▶ Given request:
Copy out every line of the entries below, word for word and with nothing changed.

▶ Record set:
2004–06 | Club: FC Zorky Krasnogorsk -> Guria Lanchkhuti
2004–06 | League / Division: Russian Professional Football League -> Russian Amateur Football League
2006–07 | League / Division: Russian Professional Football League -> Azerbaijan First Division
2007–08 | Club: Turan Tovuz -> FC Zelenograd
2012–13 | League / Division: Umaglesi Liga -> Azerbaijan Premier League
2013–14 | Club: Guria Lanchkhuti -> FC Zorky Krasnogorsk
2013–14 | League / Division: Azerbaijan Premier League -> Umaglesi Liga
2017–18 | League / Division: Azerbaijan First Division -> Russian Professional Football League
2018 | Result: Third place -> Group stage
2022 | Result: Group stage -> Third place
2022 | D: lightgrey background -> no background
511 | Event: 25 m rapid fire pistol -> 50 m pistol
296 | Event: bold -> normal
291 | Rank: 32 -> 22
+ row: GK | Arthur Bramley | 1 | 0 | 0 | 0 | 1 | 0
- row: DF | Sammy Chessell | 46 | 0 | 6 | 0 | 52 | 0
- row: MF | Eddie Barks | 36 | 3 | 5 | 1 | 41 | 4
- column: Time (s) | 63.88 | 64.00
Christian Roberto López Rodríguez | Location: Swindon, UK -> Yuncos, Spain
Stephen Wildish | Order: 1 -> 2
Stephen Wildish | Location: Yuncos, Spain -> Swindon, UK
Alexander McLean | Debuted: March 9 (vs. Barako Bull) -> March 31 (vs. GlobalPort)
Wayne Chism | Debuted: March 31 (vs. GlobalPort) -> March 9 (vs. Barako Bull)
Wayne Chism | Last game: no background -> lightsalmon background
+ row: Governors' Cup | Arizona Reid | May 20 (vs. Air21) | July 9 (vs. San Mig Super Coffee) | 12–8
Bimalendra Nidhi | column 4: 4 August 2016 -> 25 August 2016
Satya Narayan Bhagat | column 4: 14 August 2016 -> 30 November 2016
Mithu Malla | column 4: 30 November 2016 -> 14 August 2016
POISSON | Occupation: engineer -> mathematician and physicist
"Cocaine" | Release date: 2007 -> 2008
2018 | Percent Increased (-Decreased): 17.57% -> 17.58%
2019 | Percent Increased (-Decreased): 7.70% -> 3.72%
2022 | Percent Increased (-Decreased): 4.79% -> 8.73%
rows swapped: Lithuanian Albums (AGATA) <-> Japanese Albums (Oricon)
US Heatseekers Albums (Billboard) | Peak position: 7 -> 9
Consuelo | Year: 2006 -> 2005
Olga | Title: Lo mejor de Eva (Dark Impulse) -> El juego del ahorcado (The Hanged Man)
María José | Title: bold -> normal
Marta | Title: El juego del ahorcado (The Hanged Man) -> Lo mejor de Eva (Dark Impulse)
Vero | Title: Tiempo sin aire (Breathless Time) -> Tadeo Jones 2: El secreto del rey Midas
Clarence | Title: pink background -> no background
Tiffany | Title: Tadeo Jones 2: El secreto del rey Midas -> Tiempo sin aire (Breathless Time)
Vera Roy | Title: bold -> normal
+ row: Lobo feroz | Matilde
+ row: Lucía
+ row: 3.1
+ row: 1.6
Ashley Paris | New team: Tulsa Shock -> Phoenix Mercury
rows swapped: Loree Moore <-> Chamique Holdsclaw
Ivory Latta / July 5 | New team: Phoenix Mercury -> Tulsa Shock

▶ Result:
2004–06 | Club: FC Zorky Krasnogorsk -> Guria Lanchkhuti
2004–06 | League / Division: Russian Professional Football League -> Russian Amateur Football League
2006–07 | League / Division: Russian Professional Football League -> Azerbaijan First Division
2007–08 | Club: Turan Tovuz -> FC Zelenograd
2012–13 | League / Division: Umaglesi Liga -> Azerbaijan Premier League
2013–14 | Club: Guria Lanchkhuti -> FC Zorky Krasnogorsk
2013–14 | League / Division: Azerbaijan Premier League -> Umaglesi Liga
2017–18 | League / Division: Azerbaijan First Division -> Russian Professional Football League
2018 | Result: Third place -> Group stage
2022 | Result: Group stage -> Third place
2022 | D: lightgrey background -> no background
511 | Event: 25 m rapid fire pistol -> 50 m pistol
296 | Event: bold -> normal
291 | Rank: 32 -> 22
+ row: GK | Arthur Bramley | 1 | 0 | 0 | 0 | 1 | 0
- row: DF | Sammy Chessell | 46 | 0 | 6 | 0 | 52 | 0
- row: MF | Eddie Barks | 36 | 3 | 5 | 1 | 41 | 4
- column: Time (s) | 63.88 | 64.00
Christian Roberto López Rodríguez | Location: Swindon, UK -> Yuncos, Spain
Stephen Wildish | Order: 1 -> 2
Stephen Wildish | Location: Yuncos, Spain -> Swindon, UK
Alexander McLean | Debuted: March 9 (vs. Barako Bull) -> March 31 (vs. GlobalPort)
Wayne Chism | Debuted: March 31 (vs. GlobalPort) -> March 9 (vs. Barako Bull)
Wayne Chism | Last game: no background -> lightsalmon background
+ row: Governors' Cup | Arizona Reid | May 20 (vs. Air21) | July 9 (vs. San Mig Super Coffee) | 12–8
Bimalendra Nidhi | column 4: 4 August 2016 -> 25 August 2016
Satya Narayan Bhagat | column 4: 14 August 2016 -> 30 November 2016
Mithu Malla | column 4: 30 November 2016 -> 14 August 2016
POISSON | Occupation: engineer -> mathematician and physicist
"Cocaine" | Release date: 2007 -> 2008
2018 | Percent Increased (-Decreased): 17.57% -> 17.58%
2019 | Percent Increased (-Decreased): 7.70% -> 3.72%
2022 | Percent Increased (-Decreased): 4.79% -> 8.73%
rows swapped: Lithuanian Albums (AGATA) <-> Japanese Albums (Oricon)
US Heatseekers Albums (Billboard) | Peak position: 7 -> 9
Consuelo | Year: 2006 -> 2005
Olga | Title: Lo mejor de Eva (Dark Impulse) -> El juego del ahorcado (The Hanged Man)
María José | Title: bold -> normal
Marta | Title: El juego del ahorcado (The Hanged Man) -> Lo mejor de Eva (Dark Impulse)
Vero | Title: Tiempo sin aire (Breathless Time) -> Tadeo Jones 2: El secreto del rey Midas
Clarence | Title: pink background -> no background
Tiffany | Title: Tadeo Jones 2: El secreto del rey Midas -> Tiempo sin aire (Breathless Time)
Vera Roy | Title: bold -> normal
+ row: Lobo feroz | Matilde
+ row: Lucía
+ row: 3.1
+ row: 1.6
Ashley Paris | New team: Tulsa Shock -> Phoenix Mercury
rows swapped: Loree Moore <-> Chamique Holdsclaw
Ivory Latta / July 5 | New team: Phoenix Mercury -> Tulsa Shock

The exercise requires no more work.